• _Extracted text_
◇ ◇ ◇
A client MUST set a Content-Type header with the value multipart/form-data , and a Content-Length header with the total size of the body in bytes. A client SHOULD set the Accept header with the value application/vnd.swift.registry.v1+json .

POST /mona/LinkedList?version=1.1.1 HTTP/1.1
Host: packages.example.com
Accept: application/vnd.swift.registry.v1+json
Content-Type: multipart/form-data;boundary="boundary"
Content-Length: 336
Expect: 100-continue
--boundary
Content-Disposition: form-data; name="source-archive"
Content-Type: application/zip
Content-Length: 32
Content-Transfer-Encoding: base64

gHUFBgAAAAAAAAAAAAAAAAAAAAAAAA==

--boundary
Content-Disposition: form-data; name="metadata"
Content-Type: application/json
Content-Transfer-Encoding: quoted-printable
Content-Length: 3

{ }

A server SHOULD require a client to perform authentication for any requests to create a package release. Use of multi-factor authentication is RECOMMENDED.

A client MAY publish releases in any order. For example, if a package has existing 1.0.0 and 2.0.0 releases, a client MAY publish a new 1.0.1 or 1.1.0 release.

Once a release has been published, any resources associated with that release, including its source archive, MUST NOT change.

If a release already exists for a package at the specified version, the server SHOULD respond with a status code of 409 (Conflict).

HTTP/1.1 409 Conflict
Content-Version: 1
Content-Type: application/problem+json
Content-Language: en

{
   "detail": "a release with version 1.0.0 already exists"
}

It is RECOMMENDED that a server institute policies for publishing new releases of a package after a scope is transferred to a new owner. For example, the next release of an existing package is published with a new major version, or only after a period of 45 days after transfer.

If the client provides an Expect header, a server SHOULD check that the request can succeed before responding with a status code of 100 (Continue) . A server that doesn't support expectations SHOULD respond with a status code of 417 (Expectation Failed) . In response, a client MAY remove the Expect header and retry the request.

HTTP/1.1 417 (Expectation Failed)
Content-Version: 1
Content-Type: application/problem+json
Content-Language: en

{
   "detail": "expectations aren't supported"
◇ ◇ ◇
• _Extracted entries_
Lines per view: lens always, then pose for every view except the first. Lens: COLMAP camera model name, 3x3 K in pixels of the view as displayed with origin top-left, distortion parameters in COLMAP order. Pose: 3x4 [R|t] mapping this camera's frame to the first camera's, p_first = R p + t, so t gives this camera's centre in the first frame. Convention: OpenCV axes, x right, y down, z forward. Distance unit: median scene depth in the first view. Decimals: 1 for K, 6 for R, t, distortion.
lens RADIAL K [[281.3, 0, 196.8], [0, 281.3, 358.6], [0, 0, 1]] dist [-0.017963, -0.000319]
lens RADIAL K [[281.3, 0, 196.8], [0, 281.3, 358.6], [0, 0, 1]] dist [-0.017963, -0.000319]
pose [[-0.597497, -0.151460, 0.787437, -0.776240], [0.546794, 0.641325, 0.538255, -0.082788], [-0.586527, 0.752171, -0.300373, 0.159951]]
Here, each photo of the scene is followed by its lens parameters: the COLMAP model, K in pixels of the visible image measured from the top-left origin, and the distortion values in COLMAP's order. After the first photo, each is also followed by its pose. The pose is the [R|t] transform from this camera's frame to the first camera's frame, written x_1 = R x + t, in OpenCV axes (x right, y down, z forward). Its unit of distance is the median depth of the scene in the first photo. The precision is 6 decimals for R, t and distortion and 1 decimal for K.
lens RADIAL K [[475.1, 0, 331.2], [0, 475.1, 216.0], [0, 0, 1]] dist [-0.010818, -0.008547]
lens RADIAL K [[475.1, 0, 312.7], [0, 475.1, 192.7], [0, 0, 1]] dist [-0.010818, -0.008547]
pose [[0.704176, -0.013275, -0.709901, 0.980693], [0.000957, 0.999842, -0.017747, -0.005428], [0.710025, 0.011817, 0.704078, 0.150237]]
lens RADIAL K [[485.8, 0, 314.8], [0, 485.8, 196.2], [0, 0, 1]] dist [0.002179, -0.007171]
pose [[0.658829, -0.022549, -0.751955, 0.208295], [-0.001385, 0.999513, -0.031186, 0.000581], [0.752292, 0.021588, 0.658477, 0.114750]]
◇ ◇ ◇
• _Task instructions_
Translate into Spanish this sentence from the package registry text above: "Once a release has been published, any resources associated with that release, including its source archive, MUST NOT change."

• _Final answer_
Una vez publicada una versión, los recursos asociados a esa versión, incluido su archivo de código fuente, NO DEBEN cambiar.